Chill adventure games are rapidly becoming a staple of the indie gaming scene. There’s something incredible that happens to a player when you put them in a relaxed world, use a unique visual style, and then make everything fascinating to look upon and interact with.
A lot of these games forego anything complex outside of the path you’ll be treading. They aim to just have you wandering through a fairly set path, marvelling at everything you come across. However, Omno, a game by Jonas Manke, leans a little more into some traditional puzzle mechanics and the classic collectathon to keep players engaged.
Follow the light
You take control of a little dude who’s simply treading the path in front of them. As you come across magical shrines, you’ll unleash light upon the world, follow the journals of those who came before you and discover the journey that they went on, and slowly unravel more about the fantastical world you’re inhabiting.

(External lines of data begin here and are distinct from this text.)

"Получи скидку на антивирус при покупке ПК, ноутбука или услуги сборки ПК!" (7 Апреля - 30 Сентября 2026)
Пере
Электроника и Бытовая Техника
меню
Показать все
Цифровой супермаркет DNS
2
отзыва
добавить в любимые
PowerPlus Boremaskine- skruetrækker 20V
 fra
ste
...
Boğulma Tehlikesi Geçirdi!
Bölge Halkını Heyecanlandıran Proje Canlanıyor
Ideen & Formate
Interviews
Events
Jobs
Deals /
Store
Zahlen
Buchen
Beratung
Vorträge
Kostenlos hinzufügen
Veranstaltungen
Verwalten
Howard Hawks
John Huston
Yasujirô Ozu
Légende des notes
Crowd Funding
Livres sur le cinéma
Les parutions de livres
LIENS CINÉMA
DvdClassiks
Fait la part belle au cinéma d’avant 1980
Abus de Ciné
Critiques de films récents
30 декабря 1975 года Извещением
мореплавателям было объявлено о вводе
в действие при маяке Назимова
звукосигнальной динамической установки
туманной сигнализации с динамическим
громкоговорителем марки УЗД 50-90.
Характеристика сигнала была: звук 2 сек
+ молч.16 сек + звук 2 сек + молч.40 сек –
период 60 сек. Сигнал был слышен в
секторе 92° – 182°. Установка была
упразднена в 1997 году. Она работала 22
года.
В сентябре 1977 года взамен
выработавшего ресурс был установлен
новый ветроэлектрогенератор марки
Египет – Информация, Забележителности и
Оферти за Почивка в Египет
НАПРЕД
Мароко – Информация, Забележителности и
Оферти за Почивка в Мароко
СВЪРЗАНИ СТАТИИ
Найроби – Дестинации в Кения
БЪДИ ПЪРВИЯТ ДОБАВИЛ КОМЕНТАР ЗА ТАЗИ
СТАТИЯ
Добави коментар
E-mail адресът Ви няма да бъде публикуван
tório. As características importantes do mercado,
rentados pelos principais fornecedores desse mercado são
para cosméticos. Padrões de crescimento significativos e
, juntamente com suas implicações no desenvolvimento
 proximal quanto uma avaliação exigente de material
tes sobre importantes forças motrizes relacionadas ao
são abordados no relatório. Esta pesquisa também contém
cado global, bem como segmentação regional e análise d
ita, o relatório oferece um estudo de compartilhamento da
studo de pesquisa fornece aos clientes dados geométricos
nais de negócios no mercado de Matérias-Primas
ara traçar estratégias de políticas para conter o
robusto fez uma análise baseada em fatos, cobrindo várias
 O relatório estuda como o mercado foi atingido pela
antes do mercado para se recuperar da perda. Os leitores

You could, if you wanted to, blitz through Omno by doing the bare minimum in each area. That means getting three orbs of light, and then solving the puzzle that is activated once you’ve done so. Each of these puzzles is absolutely designed to test both your creativity and how much you’ve been paying attention to your abilities. However, playing like this would have you missing out on some of the best bits of Omno.
You see, alongside the journey you’re undertaking, you’ve also got a bestiary that you can slowly fill up by finding new lifeforms in each area. These range from simple things like little bugs that run away from you, to more peculiar entities like gigantic dinosaur-esque beings and big old flying jellyfish. This, in my opinion, is where Omno is strongest.
An occasional head-scratcher
I enjoyed the puzzles in Omno, though I found myself lost on a couple of them as I messed up a jump that made me believe it was impossible, but that’s on me. I found some of the puzzles to be a little predictable, but it’s tough to balance puzzles in a game where they’re not really the main focus of the experience. If you make them too tough, then players who are here for the journey won’t have fun, too easy, and those here for a challenge won’t find any.
You also unlock new abilities as your journey progresses, which add a bit of mobility most of the time, and also help to keep things interesting from a gameplay standpoint.
Aside from the wonderful creatures, the place Omno is best is the aesthetic, the vibes. Both the audio and the visual design are truly beautiful. The strange design of everything feels ever-so-slightly off, and it gives a constant feeling of the uncanny throughout, but not in an unsettling way, just in a way that inspires a bit of wonder and intrigue. The music helps to keep the mood perfectly in tune with where you are and what you’re doing too, so it’s exactly what it needs to be.